Künstliche Intelligenz erreicht mit der Manipulation von Reiseerlebnissen eine neue Stufe der Täuschung. Ein aktueller Fall in Malaysia zeigt, wie gefälschte Videos Touristinnen und Touristen dazu verleiten, Ziele anzusteuern, die gar nicht existieren. Die Entwicklung wirft ein Schlaglicht auf die wachsende Herausforderung, vertrauenswürdige Informationen in der digitalen Ära zu identifizieren.
Ehepaar fährt stundenlang zu fiktiver Seilbahn
Ein älteres Ehepaar fuhr Berichten zufolge drei Stunden von Kuala Lumpur in den malaysischen Bundesstaat Perak, um die angebliche Seilbahnattraktion „Kuak Skyride“ zu besuchen. Statt der im Video gezeigten Gondelfahrt durch üppige Wälder und über Berge fanden die beiden in der Stadt Kuak Hulu jedoch nichts vor, außer einem ruhigen Ort.
Die Grundlage für die Reise war ein Video auf TikTok. Das Filmmaterial zeigte eine professionell wirkende Reporterin, die mit der Seilbahn fuhr, die Reise lobte und zufriedene Touristinnen und Touristen interviewte.
Nachdem das Paar in einem Hotel in Perak eingecheckt hatte und sich beim Personal nach der Attraktion erkundigte, zeigte es das detaillierte Video. Die Hotelmitarbeiterin erklärte dem Paar, dass das Gesehene KI-generiert sei. Das Paar weigerte sich zunächst, dies zu glauben, da die Aufnahmen so authentisch wirkten. Die ältere Frau soll Berichten zufolge gedroht haben, die im Video gezeigte Journalistin zu verklagen, bevor sie erfuhr, dass auch diese Figur nur ein digitales Produkt der KI war.
KI-generierte Fälschungen nehmen dramatisch zu
Dieser Vorfall ist Teil einer weitreichenderen Entwicklung digitaler Täuschung. Die Zahlen belegen einen exponentiellen Anstieg von Deepfake-Angriffen. Laut Angaben des Identitätsdienstleisters Signicat vom Februar 2025 stieg der Anteil von Deepfake-Angriffen an allen Betrugsversuchen in nur drei Jahren von 0,1 Prozent auf aktuell 6,5 Prozent. Dies entspricht einer Steigerung von 2.137 Prozent und bedeutet, dass einer von 15 Betrugsfällen auf Deepfakes zurückzuführen ist.

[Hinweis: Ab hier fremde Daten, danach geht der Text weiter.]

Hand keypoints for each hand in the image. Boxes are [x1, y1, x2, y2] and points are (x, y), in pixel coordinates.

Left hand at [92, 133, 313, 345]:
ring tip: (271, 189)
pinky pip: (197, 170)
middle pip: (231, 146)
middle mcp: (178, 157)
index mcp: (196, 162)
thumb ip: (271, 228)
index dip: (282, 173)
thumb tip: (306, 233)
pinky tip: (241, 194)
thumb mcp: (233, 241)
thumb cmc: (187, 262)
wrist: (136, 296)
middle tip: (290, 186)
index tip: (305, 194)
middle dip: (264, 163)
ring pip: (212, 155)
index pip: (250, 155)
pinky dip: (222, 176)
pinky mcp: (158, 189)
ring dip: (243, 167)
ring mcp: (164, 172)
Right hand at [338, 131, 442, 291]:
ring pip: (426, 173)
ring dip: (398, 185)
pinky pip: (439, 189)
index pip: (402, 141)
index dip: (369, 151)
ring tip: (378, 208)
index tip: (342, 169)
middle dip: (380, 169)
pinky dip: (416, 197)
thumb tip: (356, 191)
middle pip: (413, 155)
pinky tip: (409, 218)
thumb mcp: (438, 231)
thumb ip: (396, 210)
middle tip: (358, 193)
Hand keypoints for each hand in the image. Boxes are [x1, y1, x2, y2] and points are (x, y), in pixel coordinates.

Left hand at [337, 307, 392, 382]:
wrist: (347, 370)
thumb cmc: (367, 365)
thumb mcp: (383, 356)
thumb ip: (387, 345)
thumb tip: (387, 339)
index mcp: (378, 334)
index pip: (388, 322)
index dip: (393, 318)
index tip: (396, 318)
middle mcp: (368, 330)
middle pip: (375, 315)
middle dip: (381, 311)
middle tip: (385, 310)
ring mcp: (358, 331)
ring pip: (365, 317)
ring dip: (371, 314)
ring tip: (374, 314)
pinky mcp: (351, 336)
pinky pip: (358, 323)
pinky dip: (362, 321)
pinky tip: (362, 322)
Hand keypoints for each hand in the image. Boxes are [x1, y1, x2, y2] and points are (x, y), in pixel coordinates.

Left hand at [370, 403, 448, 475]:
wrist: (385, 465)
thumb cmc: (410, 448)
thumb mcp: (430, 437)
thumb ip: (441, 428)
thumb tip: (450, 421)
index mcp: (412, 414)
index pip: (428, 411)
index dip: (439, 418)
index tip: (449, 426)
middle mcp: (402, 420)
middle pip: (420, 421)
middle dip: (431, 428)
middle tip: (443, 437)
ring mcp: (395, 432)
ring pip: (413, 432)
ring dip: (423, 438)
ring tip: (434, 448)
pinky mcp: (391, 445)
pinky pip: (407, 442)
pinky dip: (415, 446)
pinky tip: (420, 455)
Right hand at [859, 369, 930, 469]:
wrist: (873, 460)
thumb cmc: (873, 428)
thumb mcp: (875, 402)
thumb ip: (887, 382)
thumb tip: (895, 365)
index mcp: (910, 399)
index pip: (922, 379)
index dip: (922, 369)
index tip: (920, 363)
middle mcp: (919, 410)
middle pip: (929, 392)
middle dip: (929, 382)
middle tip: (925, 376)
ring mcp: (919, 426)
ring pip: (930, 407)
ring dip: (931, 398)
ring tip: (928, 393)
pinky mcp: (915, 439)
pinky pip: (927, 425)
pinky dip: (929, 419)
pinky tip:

Die Rolle von Social Media und SEO im Tourismus
Bereits der sogenannte „Selfie-Tourismus“ führt dazu, dass Reisende Ziele primär aufsuchen, um „Instagram-würdige“ Aufnahmen zu machen, was oft zu Überfüllung und Belastung lokaler Infrastrukturen führt.
In Hallstatt, Österreich, besuchen jährlich über eine Million Touristen den Ort, um virale Momente nachzustellen.
In Portofino, Italien, drohen Geldstrafen in Höhe von 300 US-Dollar für zu langes Verweilen an beliebten Selfie-Spots, um „anarchisches Chaos“ zu verhindern.
Influencerinnen und Influencer verzerrten die Realität bereits durch sorgfältig bearbeitete Fotos. Die neue Dimension ist der Aufstieg KI-generierter Reise-Influencer, die selbst fiktive Charaktere sind und Video-Reiseempfehlungen verbreiten. Sogar offizielle Stellen wie die Deutsche Zentrale für Tourismus haben 2024 künstliche Persönlichkeiten in einer Online-Marketingkampagne zur Bewerbung von Reisezielen in Deutschland eingesetzt.
Der Vorfall in Malaysia markiert den Übergang von einer manipulierten Realität zu einer vollständig fabrizierten Realität. Die Erfahrung des malaysischen Paares unterstreicht die Notwendigkeit von umfassenden Aufklärungskampagnen im Umgang mit digitalen Inhalten.